─── Task data
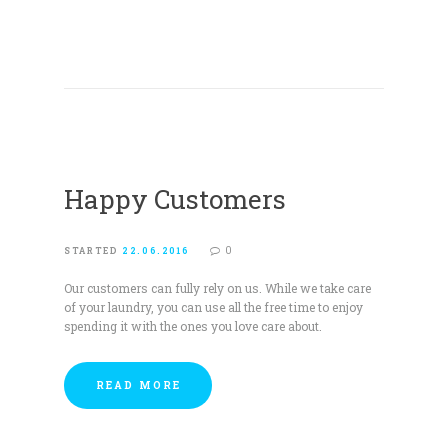
Happy Customers
0
STARTED
22.06.2016
Our customers can fully rely on us. While we take care
of your laundry, you can use all the free time to enjoy
spending it with the ones you love care about.
READ MORE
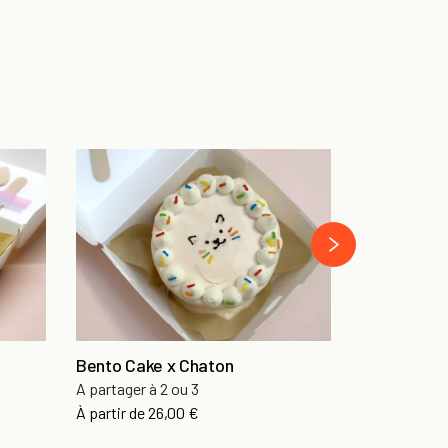
Bento Cake
A partager à 
›
À partir de
26
Bento Cake x Chaton
A partager à 2 ou 3
À partir de
26,00 €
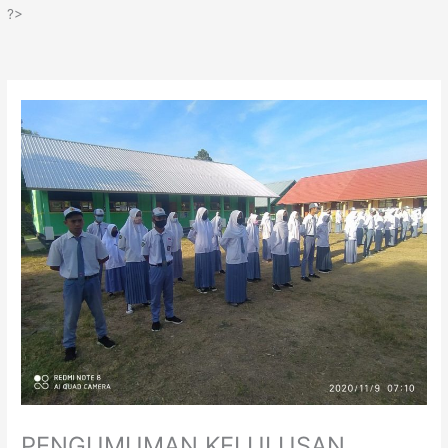
?>
PENGUMUMAN KELULUSAN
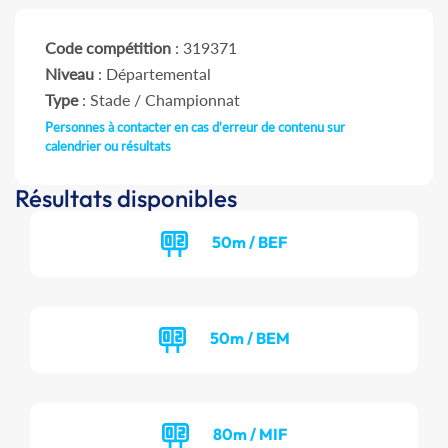
Code compétition
: 319371
Niveau
: Départemental
Type
: Stade / Championnat
Personnes à contacter en cas d'erreur de contenu sur
calendrier ou résultats
Résultats disponibles
50m / BEF
50m / BEM
80m / MIF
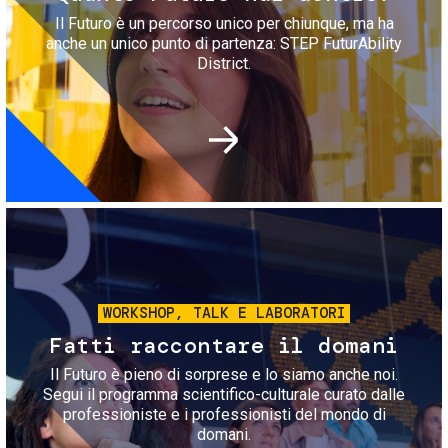
Il Futuro è un percorso unico per chiunque, ma ha
anche un unico punto di partenza: STEP FuturAbility
District.
Immagine
WORKSHOP, TALK E LABORATORI
Fatti raccontare il domani
Il Futuro è pieno di sorprese e lo siamo anche noi.
Segui il programma scientifico-culturale curato dalle
professioniste e i professionisti del mondo di
domani.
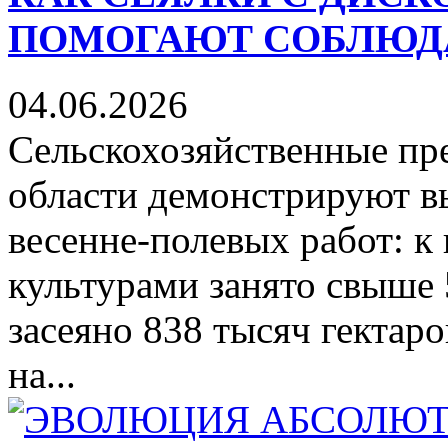
ПОМОГАЮТ СОБЛЮД
04.06.2026
Сельскохозяйственные пр
области демонстрируют в
весенне-полевых работ: 
культурами занято свыше 
засеяно 838 тысяч гектар
на...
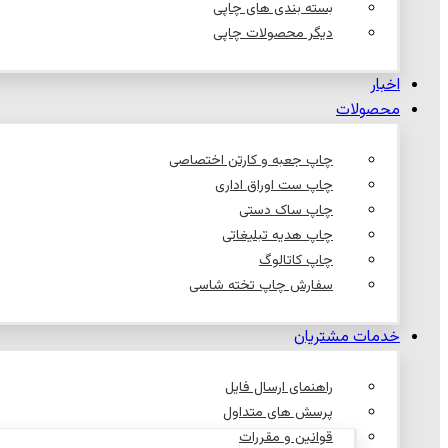
بسته بندی های چاپی
دیگر محصولات چاپی
اخبار
محصولات
چاپ جعبه و کارتن اختصاصی
چاپ ست اوراق اداری
چاپ ساک دستی
چاپ هدیه تبلیغاتی
چاپ کاتالوگ
سفارش چاپ تخته شاسی
خدمات مشتریان
راهنمای ارسال فایل
پرسش های متداول
قوانین و مقررات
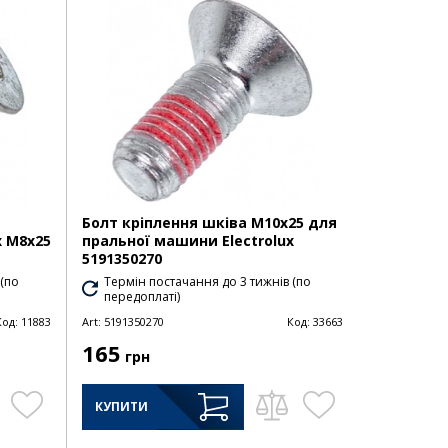
Болт кріплення шківа M10x25 для
x M8x25
пральної машини Electrolux
5191350270
 (по
Термін постачання до 3 тижнів (по
передоплаті)
Код:
11883
Art:
5191350270
Код:
33663
165
грн
КУПИТИ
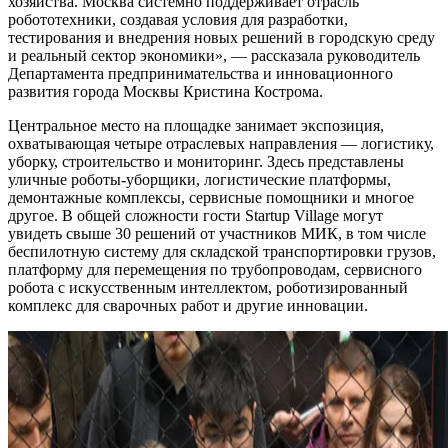
хозяйства. Москва системно поддерживает отрасль
робототехники, создавая условия для разработки,
тестирования и внедрения новых решений в городскую среду
и реальный сектор экономики», — рассказала руководитель
Департамента предпринимательства и инновационного
развития города Москвы Кристина Кострома.
Центральное место на площадке занимает экспозиция,
охватывающая четыре отраслевых направления — логистику,
уборку, строительство и мониторинг. Здесь представлены
уличные роботы-уборщики, логистические платформы,
демонтажные комплексы, сервисные помощники и многое
другое. В общей сложности гости Startup Village могут
увидеть свыше 30 решений от участников МИК, в том числе
беспилотную систему для складской транспортировки грузов,
платформу для перемещения по трубопроводам, сервисного
робота с искусственным интеллектом, роботизированный
комплекс для сварочных работ и другие инновации.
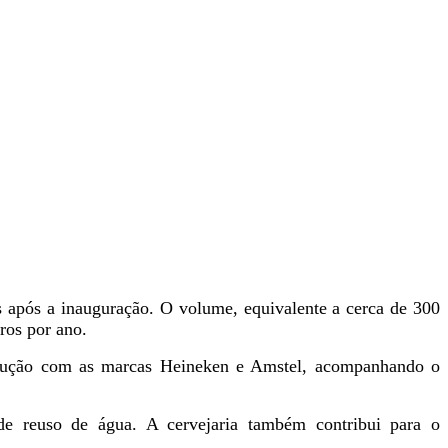
 após a inauguração. O volume, equivalente a cerca de 300
ros por ano.
rodução com as marcas Heineken e Amstel, acompanhando o
 de reuso de água. A cervejaria também contribui para o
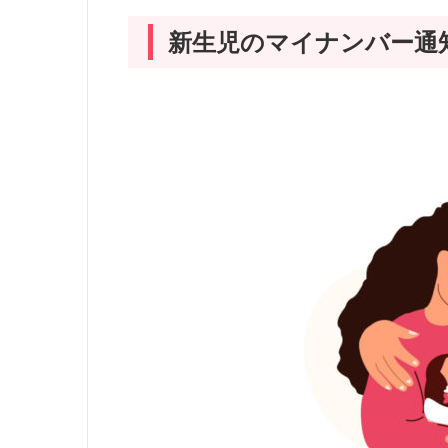
新生児のマイナンバー通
──────
- Action item -
Can you write out all the rows above again with "Bento Cake" replaced by "Mini Cake" and everything else unchanged, leaving out the pictures?

- Exercise result -
Happy Customers
0
STARTED
22.06.2016
Our customers can fully rely on us. While we take care
of your laundry, you can use all the free time to enjoy
spending it with the ones you love care about.
READ MORE
Mini Cake
A partager à 
›
À partir de
26
Mini Cake x Chaton
A partager à 2 ou 3
À partir de
26,00 €
?>
PENGUMUMAN KELULUSAN
Code compétition
: 319371
Niveau
: Départemental
Type
: Stade / Championnat
Personnes à contacter en cas d'erreur de contenu sur
calendrier ou résultats
Résultats disponibles
50m / BEF
50m / BEM
80m / MIF
Il Futuro è un percorso unico per chiunque, ma ha
anche un unico punto di partenza: STEP FuturAbility
District.
Immagine
WORKSHOP, TALK E LABORATORI
Fatti raccontare il domani
Il Futuro è pieno di sorprese e lo siamo anche noi.
Segui il programma scientifico-culturale curato dalle
professioniste e i professionisti del mondo di
domani.
ПОМОГАЮТ СОБЛЮД
04.06.2026
Сельскохозяйственные пр
области демонстрируют в
весенне-полевых работ: 
культурами занято свыше 
засеяно 838 тысяч гектар
на...
بسته بندی های چاپی
دیگر محصولات چاپی
اخبار
محصولات
چاپ جعبه و کارتن اختصاصی
چاپ ست اوراق اداری
چاپ ساک دستی
چاپ هدیه تبلیغاتی
چاپ کاتالوگ
سفارش چاپ تخته شاسی
خدمات مشتریان
راهنمای ارسال فایل
پرسش های متداول
قوانین و مقررات
Болт кріплення шківа M10x25 для
x M8x25
пральної машини Electrolux
5191350270
 (по
Термін постачання до 3 тижнів (по
передоплаті)
Код:
11883
Art:
5191350270
Код:
33663
165
грн
КУПИТИ
хозяйства. Москва системно поддерживает отрасль
робототехники, создавая условия для разработки,
тестирования и внедрения новых решений в городскую среду
и реальный сектор экономики», — рассказала руководитель
Департамента предпринимательства и инновационного
развития города Москвы Кристина Кострома.
Центральное место на площадке занимает экспозиция,
охватывающая четыре отраслевых направления — логистику,
уборку, строительство и мониторинг. Здесь представлены
уличные роботы-уборщики, логистические платформы,
демонтажные комплексы, сервисные помощники и многое
другое. В общей сложности гости Startup Village могут
увидеть свыше 30 решений от участников МИК, в том числе
беспилотную систему для складской транспортировки грузов,
платформу для перемещения по трубопроводам, сервисного
робота с искусственным интеллектом, роботизированный
комплекс для сварочных работ и другие инновации.
 após a inauguração. O volume, equivalente a cerca de 300
ros por ano.
rodução com as marcas Heineken e Amstel, acompanhando o
 de reuso de água. A cervejaria também contribui para o
新生児のマイナンバー通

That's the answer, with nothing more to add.